Quote the records in full and leave their pictures out.

*** Opening PROVIDED RECORDS ***

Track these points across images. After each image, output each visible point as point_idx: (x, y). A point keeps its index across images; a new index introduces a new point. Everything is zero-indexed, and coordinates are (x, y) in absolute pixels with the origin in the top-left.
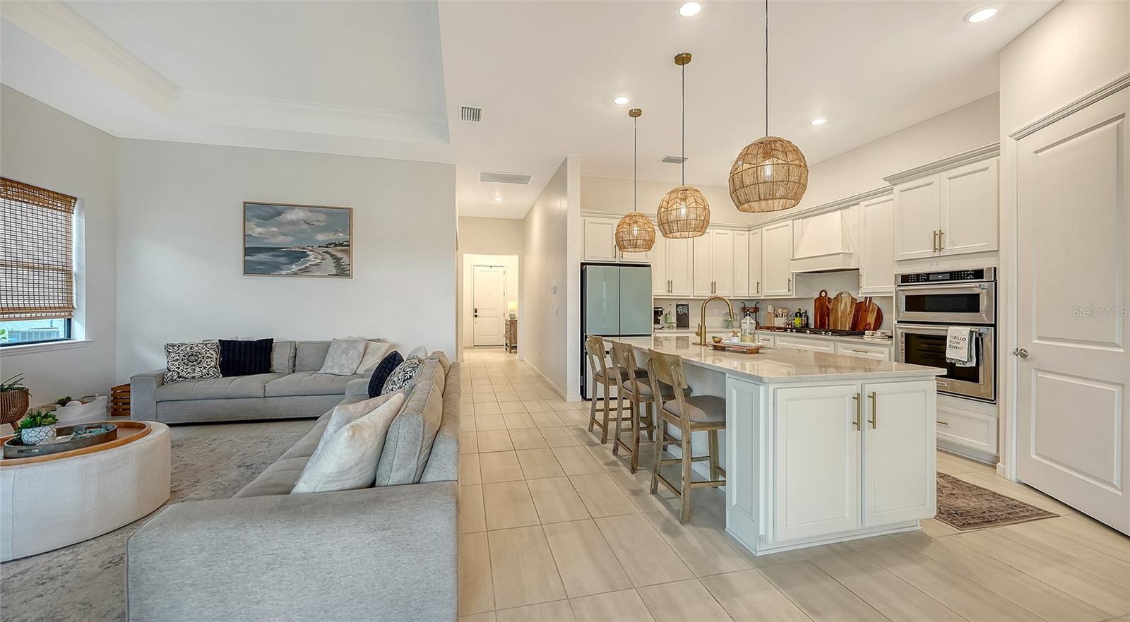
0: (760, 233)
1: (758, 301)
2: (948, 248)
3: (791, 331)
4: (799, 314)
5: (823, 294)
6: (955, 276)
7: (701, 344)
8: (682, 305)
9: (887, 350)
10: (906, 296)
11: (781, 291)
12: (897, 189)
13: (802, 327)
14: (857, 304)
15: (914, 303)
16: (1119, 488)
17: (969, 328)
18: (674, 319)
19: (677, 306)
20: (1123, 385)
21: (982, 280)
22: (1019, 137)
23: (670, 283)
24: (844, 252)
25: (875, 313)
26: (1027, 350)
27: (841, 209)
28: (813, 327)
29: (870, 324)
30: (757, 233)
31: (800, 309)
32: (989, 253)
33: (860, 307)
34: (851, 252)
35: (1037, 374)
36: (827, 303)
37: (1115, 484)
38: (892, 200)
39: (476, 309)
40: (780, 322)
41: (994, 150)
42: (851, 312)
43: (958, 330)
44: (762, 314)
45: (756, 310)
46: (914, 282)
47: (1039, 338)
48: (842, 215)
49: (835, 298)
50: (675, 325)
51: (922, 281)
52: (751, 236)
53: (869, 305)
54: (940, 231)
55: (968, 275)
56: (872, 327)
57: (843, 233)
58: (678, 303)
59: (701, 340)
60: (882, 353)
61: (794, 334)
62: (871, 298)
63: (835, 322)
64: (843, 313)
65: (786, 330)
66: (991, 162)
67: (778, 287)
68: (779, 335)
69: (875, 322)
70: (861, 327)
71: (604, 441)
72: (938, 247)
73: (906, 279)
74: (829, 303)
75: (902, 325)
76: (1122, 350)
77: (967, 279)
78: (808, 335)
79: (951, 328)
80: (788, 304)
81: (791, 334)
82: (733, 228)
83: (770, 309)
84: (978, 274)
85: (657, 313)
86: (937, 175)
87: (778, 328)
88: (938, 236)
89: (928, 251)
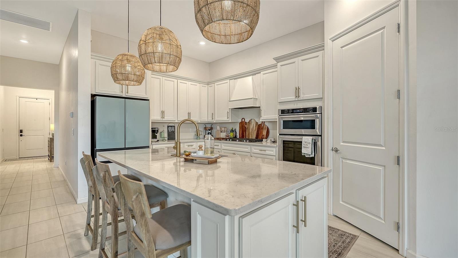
0: (213, 86)
1: (212, 124)
2: (302, 97)
3: (229, 140)
4: (232, 131)
5: (243, 120)
6: (305, 110)
7: (177, 156)
8: (171, 126)
9: (274, 149)
10: (283, 121)
11: (224, 118)
12: (279, 64)
13: (234, 138)
14: (258, 125)
15: (287, 125)
16: (383, 219)
17: (311, 137)
18: (166, 135)
19: (168, 127)
20: (385, 166)
21: (316, 113)
22: (334, 40)
23: (163, 113)
24: (254, 97)
25: (266, 130)
26: (337, 148)
27: (252, 75)
28: (238, 137)
29: (264, 135)
30: (212, 86)
31: (233, 128)
32: (319, 99)
33: (260, 127)
34: (257, 98)
35: (342, 160)
36: (245, 125)
37: (381, 217)
38: (277, 71)
39: (21, 131)
40: (223, 135)
41: (321, 47)
42: (256, 129)
43: (307, 139)
44: (214, 131)
45: (211, 129)
46: (287, 113)
47: (344, 142)
48: (252, 78)
49: (248, 122)
50: (166, 139)
51: (290, 113)
52: (209, 87)
53: (264, 126)
54: (298, 87)
55: (310, 110)
56: (265, 137)
57: (253, 88)
58: (169, 125)
59: (177, 153)
60: (273, 151)
61: (231, 142)
62: (264, 122)
63: (249, 134)
64: (252, 130)
65: (226, 139)
66: (320, 53)
67: (222, 116)
68: (223, 143)
69: (266, 134)
70: (260, 137)
71: (93, 248)
72: (297, 95)
73: (283, 112)
74: (246, 125)
75: (282, 136)
76: (384, 148)
77: (310, 112)
78: (237, 142)
79: (304, 137)
80: (227, 126)
81: (229, 142)
82: (200, 82)
83: (218, 128)
84: (314, 110)
85: (154, 132)
86: (297, 58)
87: (223, 139)
88: (298, 90)
89: (293, 98)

*** Closing PROVIDED RECORDS ***

_EXERCISE SOLUTION_
Track these points across images. After each image, output each visible point as point_idx: (x, y). A point keeps its index across images; a new index introduces a new point. Everything is zero-indexed, and coordinates are (x, y) in absolute pixels with the origin in the top-left.
0: (760, 233)
1: (758, 301)
2: (948, 248)
3: (791, 331)
4: (799, 314)
5: (823, 294)
6: (955, 276)
7: (701, 344)
8: (682, 305)
9: (887, 350)
10: (906, 296)
11: (781, 291)
12: (897, 189)
13: (802, 327)
14: (857, 304)
15: (914, 303)
16: (1119, 488)
17: (969, 328)
18: (674, 319)
19: (677, 306)
20: (1123, 385)
21: (982, 280)
22: (1019, 137)
23: (670, 283)
24: (844, 252)
25: (875, 313)
26: (1027, 350)
27: (841, 209)
28: (813, 327)
29: (870, 324)
30: (757, 233)
31: (800, 309)
32: (989, 253)
33: (860, 307)
34: (851, 252)
35: (1037, 374)
36: (827, 303)
37: (1115, 484)
38: (892, 200)
39: (476, 309)
40: (780, 322)
41: (994, 150)
42: (851, 312)
43: (958, 330)
44: (762, 314)
45: (756, 310)
46: (914, 282)
47: (1039, 338)
48: (842, 215)
49: (835, 298)
50: (675, 325)
51: (922, 281)
52: (751, 236)
53: (869, 305)
54: (940, 231)
55: (968, 275)
56: (872, 327)
57: (843, 233)
58: (678, 303)
59: (701, 340)
60: (882, 353)
61: (794, 334)
62: (871, 298)
63: (835, 322)
64: (843, 313)
65: (786, 330)
66: (991, 162)
67: (778, 287)
68: (779, 335)
69: (875, 322)
70: (861, 327)
71: (604, 441)
72: (938, 247)
73: (906, 279)
74: (829, 303)
75: (902, 325)
76: (1122, 350)
77: (967, 279)
78: (808, 335)
79: (951, 328)
80: (788, 304)
81: (791, 334)
82: (733, 228)
83: (770, 309)
84: (978, 274)
85: (657, 313)
86: (937, 175)
87: (778, 328)
88: (938, 236)
89: (928, 251)
0: (213, 86)
1: (212, 124)
2: (302, 97)
3: (229, 140)
4: (232, 131)
5: (243, 120)
6: (305, 110)
7: (177, 156)
8: (171, 126)
9: (274, 149)
10: (283, 121)
11: (224, 118)
12: (279, 64)
13: (234, 138)
14: (258, 125)
15: (287, 125)
16: (383, 219)
17: (311, 137)
18: (166, 135)
19: (168, 127)
20: (385, 166)
21: (316, 113)
22: (334, 40)
23: (163, 113)
24: (254, 97)
25: (266, 130)
26: (337, 148)
27: (252, 75)
28: (238, 137)
29: (264, 135)
30: (212, 86)
31: (233, 128)
32: (319, 99)
33: (260, 127)
34: (257, 98)
35: (342, 160)
36: (245, 125)
37: (381, 217)
38: (277, 71)
39: (21, 131)
40: (223, 135)
41: (321, 47)
42: (256, 129)
43: (307, 139)
44: (214, 131)
45: (211, 129)
46: (287, 113)
47: (344, 142)
48: (252, 78)
49: (248, 122)
50: (166, 139)
51: (290, 113)
52: (209, 87)
53: (264, 126)
54: (298, 87)
55: (310, 110)
56: (265, 137)
57: (253, 88)
58: (169, 125)
59: (177, 153)
60: (273, 151)
61: (231, 142)
62: (264, 122)
63: (249, 134)
64: (252, 130)
65: (226, 139)
66: (320, 53)
67: (222, 116)
68: (223, 143)
69: (266, 134)
70: (260, 137)
71: (93, 248)
72: (297, 95)
73: (283, 112)
74: (246, 125)
75: (282, 136)
76: (384, 148)
77: (310, 112)
78: (237, 142)
79: (304, 137)
80: (227, 126)
81: (229, 142)
82: (200, 82)
83: (218, 128)
84: (314, 110)
85: (154, 132)
86: (297, 58)
87: (223, 139)
88: (298, 90)
89: (293, 98)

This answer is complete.